Linking theory and experiment to surface engineer environmentally sustainable solar cells
Peter Holliman a, Christopher Kershaw a, Diana Meza-Rojas a, Eurig Jones a, Anthony Lewis a, Dawn Geatches b, Kakali Sen b, Ya-Wen Hsiao b
a College of Engineering, Bay Campus, Swansea University, Swansea, SA1 8EN, UK
b Scientific Computing Department, STFC Daresbury Laboratory, Daresbury, Warrington, UK
International Conference on Hybrid and Organic Photovoltaics
Proceedings of International Conference on Hybrid and Organic Photovoltaics (HOPV22)
València, Spain, 2022 May 19th - 25th
Organizers: Pablo Docampo, Eva Unger and Elizabeth Gibson
Invited Speaker, Peter Holliman, presentation 006
DOI: https://doi.org/10.29363/nanoge.hopv.2022.006
Publication date: 20th April 2022

Decarbonising energy production is essential to address climate change, and it must be delivered at significant scale. Solar energy is a key part of the patchwork of renewable energy technologies that will deliver this new zero carbon global future. Combining the decarbonisation of energy production with photovoltaic deployment at a global scale raises issues at every stage of the solar cell life cycle.

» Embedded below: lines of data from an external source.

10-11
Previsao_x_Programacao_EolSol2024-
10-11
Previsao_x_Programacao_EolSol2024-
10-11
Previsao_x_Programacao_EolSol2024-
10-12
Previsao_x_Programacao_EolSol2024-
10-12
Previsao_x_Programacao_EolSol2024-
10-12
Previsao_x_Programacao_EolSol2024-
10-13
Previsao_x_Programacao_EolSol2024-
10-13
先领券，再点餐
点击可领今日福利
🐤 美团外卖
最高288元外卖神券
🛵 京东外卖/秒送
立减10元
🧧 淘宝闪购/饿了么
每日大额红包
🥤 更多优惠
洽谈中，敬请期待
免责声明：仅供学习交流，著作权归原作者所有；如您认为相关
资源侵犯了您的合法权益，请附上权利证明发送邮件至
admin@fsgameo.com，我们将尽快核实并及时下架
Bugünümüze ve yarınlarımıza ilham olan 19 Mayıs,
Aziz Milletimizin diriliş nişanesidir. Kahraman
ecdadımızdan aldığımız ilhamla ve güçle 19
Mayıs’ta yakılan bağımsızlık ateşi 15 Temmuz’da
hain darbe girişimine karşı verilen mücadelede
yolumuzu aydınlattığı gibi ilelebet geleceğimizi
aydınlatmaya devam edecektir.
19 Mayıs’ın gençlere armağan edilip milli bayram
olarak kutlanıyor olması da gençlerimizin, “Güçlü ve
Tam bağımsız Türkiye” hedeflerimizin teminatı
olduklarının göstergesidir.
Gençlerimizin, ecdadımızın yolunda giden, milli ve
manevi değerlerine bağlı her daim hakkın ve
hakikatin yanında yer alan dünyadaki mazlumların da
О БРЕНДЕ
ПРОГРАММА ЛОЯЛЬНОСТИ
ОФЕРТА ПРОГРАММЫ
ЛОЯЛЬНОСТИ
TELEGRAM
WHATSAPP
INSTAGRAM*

This paper will consider the life cycle of perovskite and dye-sensitized solar cells from the design of light harvesters and charge extractors to device processing through to recycling issues. This paper will also describe how the advantages of computer modelling (precision at atomic length scales) can be combined with experiment (precision at bulk scale) to deliver new perspectives on the surface engineering of devices and device interfaces [1, 2]. In this context, we will report recent work on new dyes, how dye synthesis can be used to study dye-oxide orientation and demonstrate why this is key to future dye design. We will also report recent studies of in situ metrology using multi-spectral approaches (spectro-electrochemistry, as well as visible, ultra-fast and thermal imaging). These techniques have been to study key processing steps such as metal oxide sintering and spin coating and, in parallel, with computer modelling to iteratively study dye sensitization [3-5].

We gratefully acknowledge funding from the  EU SPARC-II (CK), EPSRC EP/P030068/1 (DMR, PJH), EP/P03165X/1 (DG, KS, Y-WH), EP/M015254/2 (EWJ), and the support of the  Mass Spectrometry Facility at Swansea University.